[Exercise inputs Boundary: Start]

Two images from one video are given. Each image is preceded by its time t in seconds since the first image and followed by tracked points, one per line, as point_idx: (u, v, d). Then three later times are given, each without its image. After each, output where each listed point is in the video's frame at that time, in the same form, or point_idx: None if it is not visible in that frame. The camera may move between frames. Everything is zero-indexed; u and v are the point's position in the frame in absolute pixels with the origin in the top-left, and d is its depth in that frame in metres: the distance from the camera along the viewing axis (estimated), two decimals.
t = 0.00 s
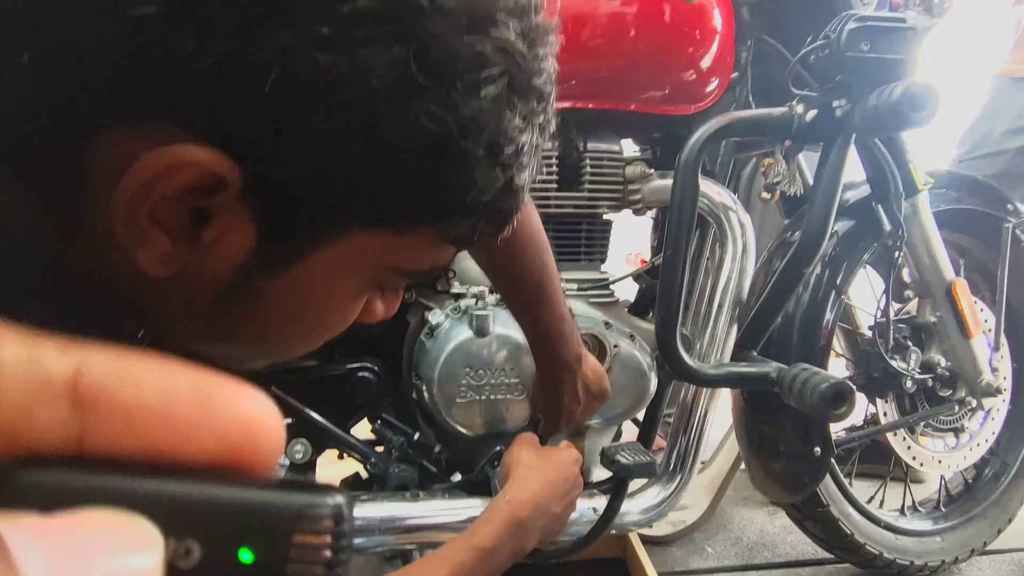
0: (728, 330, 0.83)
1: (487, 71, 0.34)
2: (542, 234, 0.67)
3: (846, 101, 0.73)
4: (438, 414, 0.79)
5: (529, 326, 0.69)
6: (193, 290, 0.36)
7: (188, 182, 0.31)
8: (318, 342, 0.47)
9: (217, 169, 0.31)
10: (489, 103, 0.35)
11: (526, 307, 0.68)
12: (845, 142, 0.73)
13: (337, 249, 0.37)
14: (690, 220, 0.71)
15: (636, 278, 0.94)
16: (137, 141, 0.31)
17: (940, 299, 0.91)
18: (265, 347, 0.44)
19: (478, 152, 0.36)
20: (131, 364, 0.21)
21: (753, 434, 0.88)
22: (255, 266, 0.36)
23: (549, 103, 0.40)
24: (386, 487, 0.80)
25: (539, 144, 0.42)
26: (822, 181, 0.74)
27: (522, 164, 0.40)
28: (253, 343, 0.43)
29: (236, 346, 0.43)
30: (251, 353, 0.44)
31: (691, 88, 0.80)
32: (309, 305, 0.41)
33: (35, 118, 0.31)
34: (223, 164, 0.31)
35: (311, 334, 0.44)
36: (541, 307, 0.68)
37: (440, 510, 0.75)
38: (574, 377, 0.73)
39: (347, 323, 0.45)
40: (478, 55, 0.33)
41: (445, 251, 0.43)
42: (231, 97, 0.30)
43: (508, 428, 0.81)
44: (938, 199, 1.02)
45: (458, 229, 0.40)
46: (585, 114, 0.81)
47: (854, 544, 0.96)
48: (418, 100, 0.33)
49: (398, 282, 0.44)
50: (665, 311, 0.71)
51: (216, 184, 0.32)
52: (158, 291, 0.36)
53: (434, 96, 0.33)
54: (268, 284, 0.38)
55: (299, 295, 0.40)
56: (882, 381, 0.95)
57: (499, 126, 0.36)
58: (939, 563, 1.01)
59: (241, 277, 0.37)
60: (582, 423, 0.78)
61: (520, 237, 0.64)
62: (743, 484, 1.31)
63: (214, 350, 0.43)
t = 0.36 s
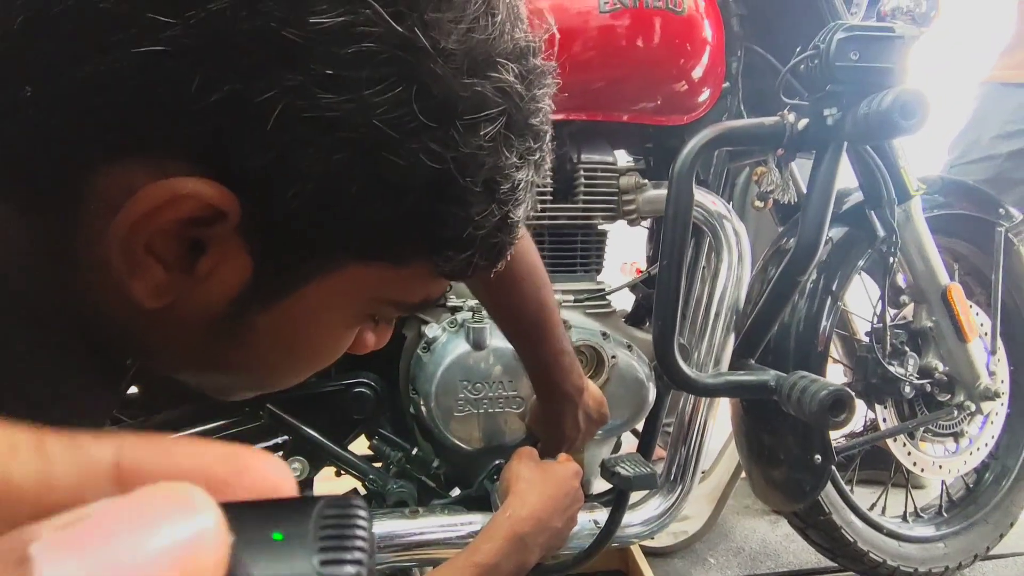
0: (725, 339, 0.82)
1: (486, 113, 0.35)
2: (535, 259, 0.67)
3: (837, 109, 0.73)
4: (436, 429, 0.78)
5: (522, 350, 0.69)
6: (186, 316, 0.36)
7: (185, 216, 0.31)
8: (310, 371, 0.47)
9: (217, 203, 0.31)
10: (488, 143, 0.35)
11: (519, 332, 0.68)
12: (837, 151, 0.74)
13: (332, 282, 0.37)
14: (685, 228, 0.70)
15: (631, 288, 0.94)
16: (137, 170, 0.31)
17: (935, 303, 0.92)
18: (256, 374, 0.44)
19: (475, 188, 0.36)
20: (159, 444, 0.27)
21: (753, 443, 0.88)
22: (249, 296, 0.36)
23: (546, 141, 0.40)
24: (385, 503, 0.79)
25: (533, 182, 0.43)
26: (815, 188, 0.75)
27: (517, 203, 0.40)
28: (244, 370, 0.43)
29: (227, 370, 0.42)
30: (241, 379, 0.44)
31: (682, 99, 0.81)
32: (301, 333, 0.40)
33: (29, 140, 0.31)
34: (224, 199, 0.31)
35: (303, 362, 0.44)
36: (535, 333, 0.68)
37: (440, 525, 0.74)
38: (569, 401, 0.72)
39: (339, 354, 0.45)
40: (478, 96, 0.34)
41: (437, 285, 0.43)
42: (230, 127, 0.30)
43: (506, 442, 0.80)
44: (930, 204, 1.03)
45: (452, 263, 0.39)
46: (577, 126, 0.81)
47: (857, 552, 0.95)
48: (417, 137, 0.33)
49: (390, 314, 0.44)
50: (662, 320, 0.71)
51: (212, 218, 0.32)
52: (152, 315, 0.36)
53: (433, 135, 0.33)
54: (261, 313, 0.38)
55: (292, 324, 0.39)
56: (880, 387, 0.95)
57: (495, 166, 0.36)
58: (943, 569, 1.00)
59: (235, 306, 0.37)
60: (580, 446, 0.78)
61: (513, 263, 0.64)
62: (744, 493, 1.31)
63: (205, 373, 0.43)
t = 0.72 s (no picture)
0: (724, 341, 0.82)
1: (477, 131, 0.35)
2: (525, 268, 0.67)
3: (832, 111, 0.74)
4: (435, 434, 0.78)
5: (511, 360, 0.69)
6: (178, 327, 0.36)
7: (186, 224, 0.31)
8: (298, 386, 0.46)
9: (219, 213, 0.31)
10: (477, 160, 0.36)
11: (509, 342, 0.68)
12: (833, 152, 0.74)
13: (325, 293, 0.37)
14: (682, 231, 0.70)
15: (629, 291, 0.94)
16: (139, 178, 0.31)
17: (933, 303, 0.92)
18: (244, 389, 0.43)
19: (465, 204, 0.36)
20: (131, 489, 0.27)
21: (752, 444, 0.88)
22: (243, 308, 0.36)
23: (531, 161, 0.41)
24: (384, 509, 0.79)
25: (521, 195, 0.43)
26: (811, 190, 0.75)
27: (503, 218, 0.41)
28: (234, 384, 0.42)
29: (216, 383, 0.42)
30: (229, 393, 0.43)
31: (678, 102, 0.81)
32: (291, 348, 0.40)
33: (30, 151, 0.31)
34: (229, 210, 0.31)
35: (292, 377, 0.44)
36: (525, 342, 0.67)
37: (438, 531, 0.74)
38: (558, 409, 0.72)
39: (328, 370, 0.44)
40: (472, 116, 0.34)
41: (427, 300, 0.42)
42: (237, 141, 0.30)
43: (505, 446, 0.80)
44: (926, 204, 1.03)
45: (441, 278, 0.39)
46: (574, 130, 0.81)
47: (857, 553, 0.95)
48: (414, 154, 0.33)
49: (380, 328, 0.43)
50: (660, 323, 0.71)
51: (213, 227, 0.31)
52: (144, 325, 0.36)
53: (429, 150, 0.33)
54: (253, 326, 0.37)
55: (284, 337, 0.39)
56: (880, 387, 0.96)
57: (483, 181, 0.37)
58: (943, 570, 1.00)
59: (228, 317, 0.36)
60: (571, 454, 0.78)
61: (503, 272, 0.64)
62: (744, 495, 1.30)
63: (194, 386, 0.42)
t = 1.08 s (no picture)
0: (723, 341, 0.82)
1: (473, 101, 0.36)
2: (517, 268, 0.67)
3: (829, 112, 0.74)
4: (433, 435, 0.78)
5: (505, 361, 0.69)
6: (178, 310, 0.35)
7: (188, 192, 0.30)
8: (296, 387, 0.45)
9: (225, 177, 0.30)
10: (474, 130, 0.36)
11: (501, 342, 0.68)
12: (831, 152, 0.74)
13: (325, 274, 0.36)
14: (682, 231, 0.70)
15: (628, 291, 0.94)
16: (144, 152, 0.31)
17: (931, 303, 0.92)
18: (241, 386, 0.41)
19: (462, 176, 0.36)
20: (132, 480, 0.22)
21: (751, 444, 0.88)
22: (242, 289, 0.35)
23: (524, 151, 0.42)
24: (383, 510, 0.79)
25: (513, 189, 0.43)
26: (809, 189, 0.75)
27: (499, 202, 0.41)
28: (233, 379, 0.41)
29: (214, 380, 0.40)
30: (228, 393, 0.42)
31: (676, 102, 0.81)
32: (290, 337, 0.39)
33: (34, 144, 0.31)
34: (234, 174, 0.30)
35: (290, 374, 0.42)
36: (518, 342, 0.67)
37: (437, 532, 0.74)
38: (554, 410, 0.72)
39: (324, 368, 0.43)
40: (468, 86, 0.35)
41: (424, 292, 0.42)
42: (237, 136, 0.31)
43: (505, 446, 0.80)
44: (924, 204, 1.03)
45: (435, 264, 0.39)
46: (572, 130, 0.81)
47: (856, 552, 0.95)
48: (415, 120, 0.33)
49: (377, 322, 0.42)
50: (660, 322, 0.71)
51: (217, 195, 0.31)
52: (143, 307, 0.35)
53: (429, 116, 0.34)
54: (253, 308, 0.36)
55: (283, 325, 0.38)
56: (878, 387, 0.96)
57: (479, 154, 0.37)
58: (943, 569, 1.00)
59: (226, 302, 0.35)
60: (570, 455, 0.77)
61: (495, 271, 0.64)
62: (743, 496, 1.30)
63: (191, 385, 0.40)
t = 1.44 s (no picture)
0: (722, 341, 0.82)
1: (480, 115, 0.36)
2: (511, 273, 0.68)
3: (829, 111, 0.74)
4: (433, 436, 0.78)
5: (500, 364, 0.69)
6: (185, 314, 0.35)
7: (199, 201, 0.30)
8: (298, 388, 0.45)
9: (236, 188, 0.30)
10: (480, 144, 0.36)
11: (497, 347, 0.68)
12: (831, 151, 0.74)
13: (329, 280, 0.36)
14: (681, 231, 0.70)
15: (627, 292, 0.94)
16: (152, 160, 0.30)
17: (931, 303, 0.92)
18: (244, 388, 0.42)
19: (467, 186, 0.36)
20: (117, 482, 0.25)
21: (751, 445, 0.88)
22: (250, 293, 0.35)
23: (526, 157, 0.42)
24: (382, 511, 0.79)
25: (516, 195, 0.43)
26: (809, 189, 0.75)
27: (502, 211, 0.41)
28: (238, 378, 0.41)
29: (218, 381, 0.41)
30: (232, 394, 0.42)
31: (676, 102, 0.81)
32: (296, 338, 0.39)
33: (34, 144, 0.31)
34: (245, 186, 0.30)
35: (294, 375, 0.42)
36: (513, 346, 0.68)
37: (437, 533, 0.74)
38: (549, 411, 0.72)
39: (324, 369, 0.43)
40: (476, 101, 0.35)
41: (425, 294, 0.42)
42: (235, 138, 0.30)
43: (505, 446, 0.80)
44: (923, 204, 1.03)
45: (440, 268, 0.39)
46: (572, 130, 0.81)
47: (856, 552, 0.95)
48: (424, 134, 0.33)
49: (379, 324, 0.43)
50: (659, 323, 0.71)
51: (227, 204, 0.31)
52: (151, 310, 0.35)
53: (438, 130, 0.34)
54: (261, 311, 0.36)
55: (289, 327, 0.38)
56: (878, 387, 0.96)
57: (486, 167, 0.37)
58: (942, 569, 1.00)
59: (232, 306, 0.35)
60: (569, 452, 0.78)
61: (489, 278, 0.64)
62: (743, 497, 1.30)
63: (196, 388, 0.41)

[Exercise inputs Boundary: End]

#### What you need to do
Start with the line above containing "51: (216, 184, 0.32)" and end with the line containing "25: (533, 182, 0.43)". Set down that stretch exactly, without any pictures.

#### Reply to the task
51: (216, 184, 0.32)
52: (158, 291, 0.36)
53: (434, 96, 0.33)
54: (268, 284, 0.38)
55: (299, 295, 0.40)
56: (882, 381, 0.95)
57: (499, 126, 0.36)
58: (939, 563, 1.01)
59: (241, 277, 0.37)
60: (582, 423, 0.78)
61: (520, 237, 0.64)
62: (743, 484, 1.31)
63: (214, 350, 0.43)
t = 0.36 s
0: (725, 339, 0.82)
1: (486, 113, 0.35)
2: (535, 259, 0.67)
3: (837, 109, 0.73)
4: (436, 429, 0.78)
5: (522, 350, 0.69)
6: (186, 316, 0.36)
7: (185, 216, 0.31)
8: (310, 371, 0.47)
9: (217, 203, 0.31)
10: (488, 143, 0.35)
11: (519, 332, 0.68)
12: (837, 151, 0.74)
13: (332, 282, 0.37)
14: (685, 228, 0.70)
15: (631, 288, 0.94)
16: (137, 170, 0.31)
17: (935, 303, 0.92)
18: (256, 374, 0.44)
19: (475, 188, 0.36)
20: (159, 444, 0.27)
21: (753, 443, 0.88)
22: (249, 296, 0.36)
23: (546, 141, 0.40)
24: (385, 503, 0.79)
25: (533, 182, 0.43)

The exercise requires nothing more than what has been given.